Among the records below, find the lines that contain "elbow" and copy each of them.

## SUPPLIED RECORDS
+---+
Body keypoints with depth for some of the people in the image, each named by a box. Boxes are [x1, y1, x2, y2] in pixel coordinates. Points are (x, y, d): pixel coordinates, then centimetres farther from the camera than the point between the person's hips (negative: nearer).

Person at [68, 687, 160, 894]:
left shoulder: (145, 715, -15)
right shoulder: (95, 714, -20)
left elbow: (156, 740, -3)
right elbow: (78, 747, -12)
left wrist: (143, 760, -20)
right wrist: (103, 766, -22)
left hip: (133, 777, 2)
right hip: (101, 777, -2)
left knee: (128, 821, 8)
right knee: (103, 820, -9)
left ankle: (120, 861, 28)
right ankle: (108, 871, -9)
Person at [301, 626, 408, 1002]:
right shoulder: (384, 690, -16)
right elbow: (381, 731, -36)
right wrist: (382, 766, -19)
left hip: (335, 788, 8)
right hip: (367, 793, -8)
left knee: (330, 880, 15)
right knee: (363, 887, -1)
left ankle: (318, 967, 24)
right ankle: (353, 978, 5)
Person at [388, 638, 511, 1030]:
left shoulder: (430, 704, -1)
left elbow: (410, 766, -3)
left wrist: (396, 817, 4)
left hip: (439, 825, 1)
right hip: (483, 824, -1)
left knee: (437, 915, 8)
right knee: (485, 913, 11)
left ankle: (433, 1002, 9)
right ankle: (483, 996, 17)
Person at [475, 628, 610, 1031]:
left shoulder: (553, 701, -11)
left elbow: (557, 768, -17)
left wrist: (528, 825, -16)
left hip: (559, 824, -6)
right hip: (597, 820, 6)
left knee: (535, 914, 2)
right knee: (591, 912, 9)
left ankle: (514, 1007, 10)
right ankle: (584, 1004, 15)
+---+
## EXERCISE SOLUTION
left elbow: (156, 740, -3)
right elbow: (78, 747, -12)
right elbow: (381, 731, -36)
left elbow: (410, 766, -3)
left elbow: (557, 768, -17)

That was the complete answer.